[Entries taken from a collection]
********

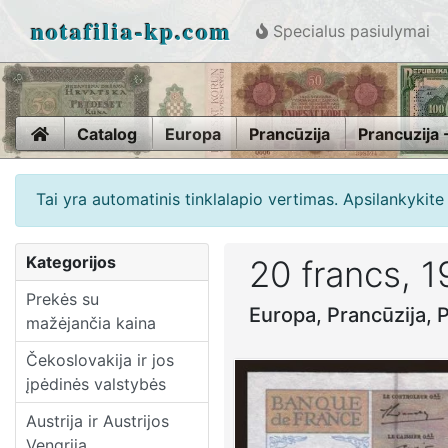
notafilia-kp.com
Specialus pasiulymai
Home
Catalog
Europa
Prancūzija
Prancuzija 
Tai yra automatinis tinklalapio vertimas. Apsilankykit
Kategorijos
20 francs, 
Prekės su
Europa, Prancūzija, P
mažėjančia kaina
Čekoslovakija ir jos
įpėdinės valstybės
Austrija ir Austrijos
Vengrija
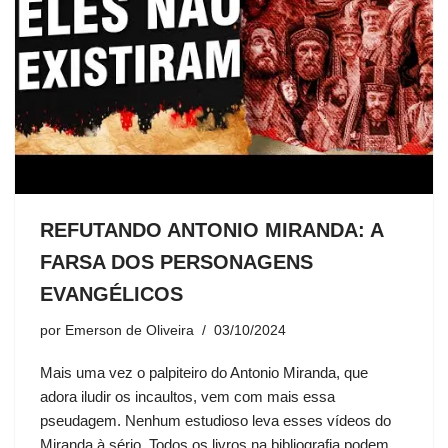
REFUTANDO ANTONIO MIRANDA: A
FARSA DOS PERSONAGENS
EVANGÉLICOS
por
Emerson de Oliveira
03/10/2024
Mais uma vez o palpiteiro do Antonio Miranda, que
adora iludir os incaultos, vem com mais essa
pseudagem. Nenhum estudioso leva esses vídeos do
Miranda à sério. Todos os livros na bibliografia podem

********

■ **TRY IT**: Output all of the data word for word, excluding any pictures.

■ **THE ANSWER**:
notafilia-kp.com
Specialus pasiulymai
Home
Catalog
Europa
Prancūzija
Prancuzija 
Tai yra automatinis tinklalapio vertimas. Apsilankykit
Kategorijos
20 francs, 
Prekės su
Europa, Prancūzija, P
mažėjančia kaina
Čekoslovakija ir jos
įpėdinės valstybės
Austrija ir Austrijos
Vengrija
REFUTANDO ANTONIO MIRANDA: A
FARSA DOS PERSONAGENS
EVANGÉLICOS
por
Emerson de Oliveira
03/10/2024
Mais uma vez o palpiteiro do Antonio Miranda, que
adora iludir os incaultos, vem com mais essa
pseudagem. Nenhum estudioso leva esses vídeos do
Miranda à sério. Todos os livros na bibliografia podem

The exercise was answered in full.